BETINA BOTOX: O PRIMEIRO PERSONAGEM A GENTE NUNCA ESQUECE
Muita coisa boa aconteceu no pequeno espaço do Next Cabaré. Um dia, quando ainda escrevia os meus textos, Grace chegou no ensaio dizendo que só havia escrito duas das minhas três entradas, mas que já tinha tido uma idéia para a terceira: Sua personagem Cinderela, a traficante internacional, teria vendido pó para uma bichinha freqüentadora da boate ao lado, a Danger, e a bichinha fugira sem pagar a droga. Eu faria a bichinha, que Cinderela iria catar no banheiro do Next e trazer para o palco a tapas para cobrar o produto na frente de todos. Assim nasceria Betina Botox. Apavorado com a idéia, liguei para Ilana Kaplan, à época ainda apenas uma simpatizante e freqüentadora assídua da Terça Insana, e pedi ajuda para compor a personagem. Ilana me sugeriu que fizesse a bichinha bastante enfrentativa, com as mãos na cintura e dando três motivos para tudo, o que mostraria nos dedinhos da mão. Por exemplo: Um que eu quero, dois que eu mereço e três que eu preciso. Mais tarde o três se tornou, em todas as ocasiões: Porque eu não sou obrigada. A primeira coisa que me ocorreu foi colocar uns óculos enormes que eu tinha usado em um espetáculo que fiz quando ainda morava em Porto Alegre (que funcionariam como uma máscara protetora) e umas presilhas no cabelo, à época usadas pelo apresentador de TV Max Fivelinhas. Com esses acessórios, a postura enfrentativa e a mania de dar três motivos para tudo, subi ao palco literalmente levando uma surra da Grace, que, em cena, não sabe fazer de conta que está batendo e me batia de verdade. Foi um sucesso desde o primeiro momento em que pisei no palco e, quando terminamos, Grace me disse, já no camarim, em bom gauchês: “Tu criou um personagem”!
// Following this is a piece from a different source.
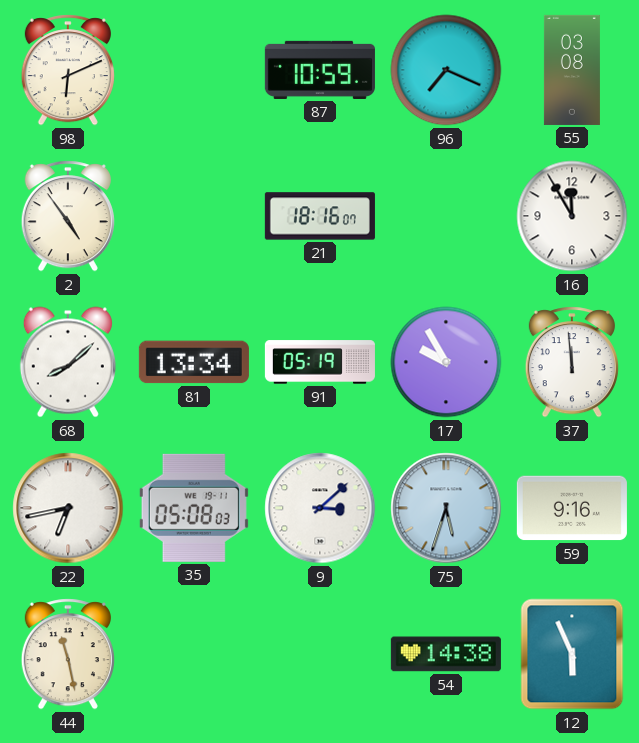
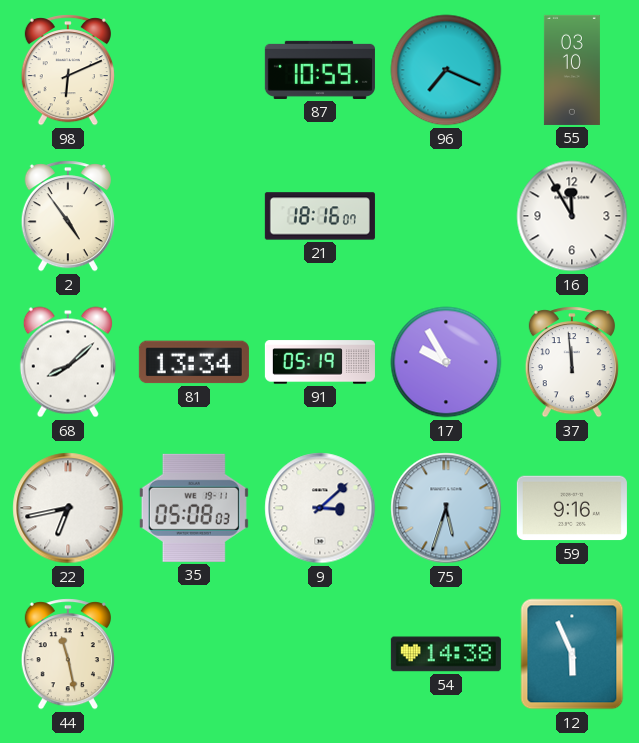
55: 03:08 -> 03:10
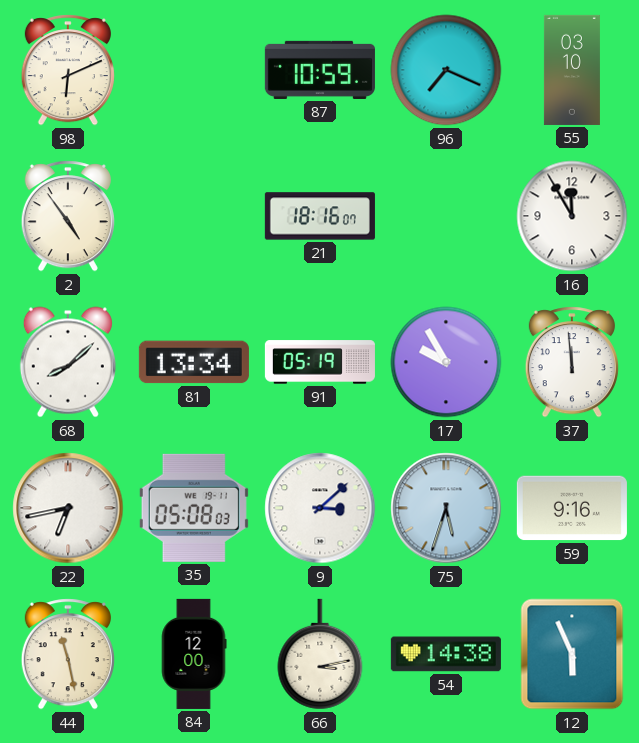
84: none -> 12:00
66: none -> 3:13
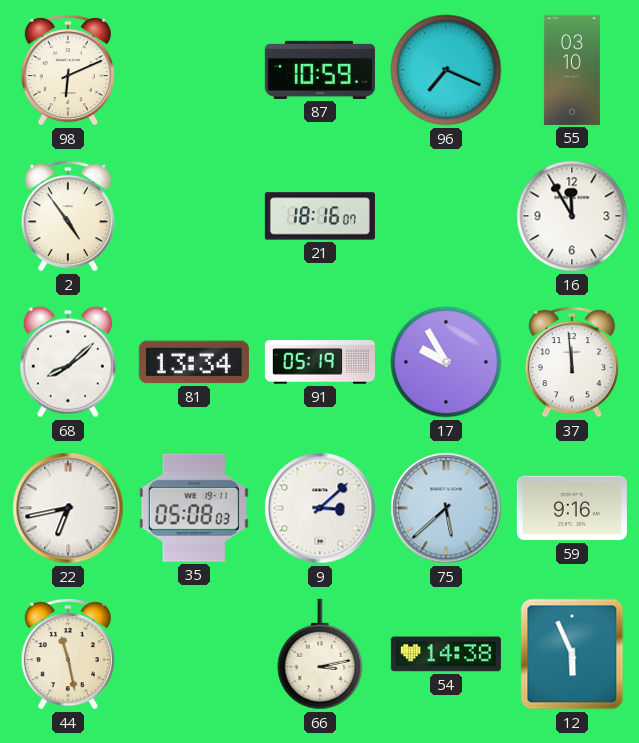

Com o tempo resolvi chama-la Betina Botox e, aos poucos, ela foi se tornando uma espécie de defensora dos discriminados e excluídos. Sempre com a preocupação de reverter as expectativas em relação a um personagem dessa natureza, Betina vinha não para caçoar dos gays de maneira preconceituosa, mas, sim, para mostrar o quão ridículas são as pessoas que agem dessa maneira. O resultado é que em todas as plateias em que apresentei essa personagem, seja em São Paulo, no interior, ou em qualquer outra capital, até mesmo em Portugal, Betina sempre foi aceita e aplaudida por todos e jamais ouvi qualquer reação preconceituosa por parte do público. Pelo contrário, houve até mães que me procuraram dizendo que seus filhos pequenos adoravam Betina. Com o tempo ela se tornou meu principal personagem, o mais querido por todos, o mais conhecido e famoso. Videos pipocaram na internet, com fãs reproduzindo seu texto por todo o Brasil. Um conhecido de Porto Alegre, que trabalha na Polícia Federal, me contou que os videos da Betina eram exibidos em treinamentos que ensinavam os policiais a tratarem com cidadãos LGBT. E mesmo professores me contaram que ilustram suas aulas de português com cenas da personagem. Admito que Betina Botox ficou bem mais famosa do que eu... Até hoje tem gente que me vê na rua e exclama: Betina Botox, adoro! E eu, naquela noite longínqua do Next, já havia aberto um canal de criação para todos os outros personagens que viriam...
Na foto, Betina e Michelle, personagem de Marcelo Mansfield, na primeira edição do Troféu Terça Insana de Humor.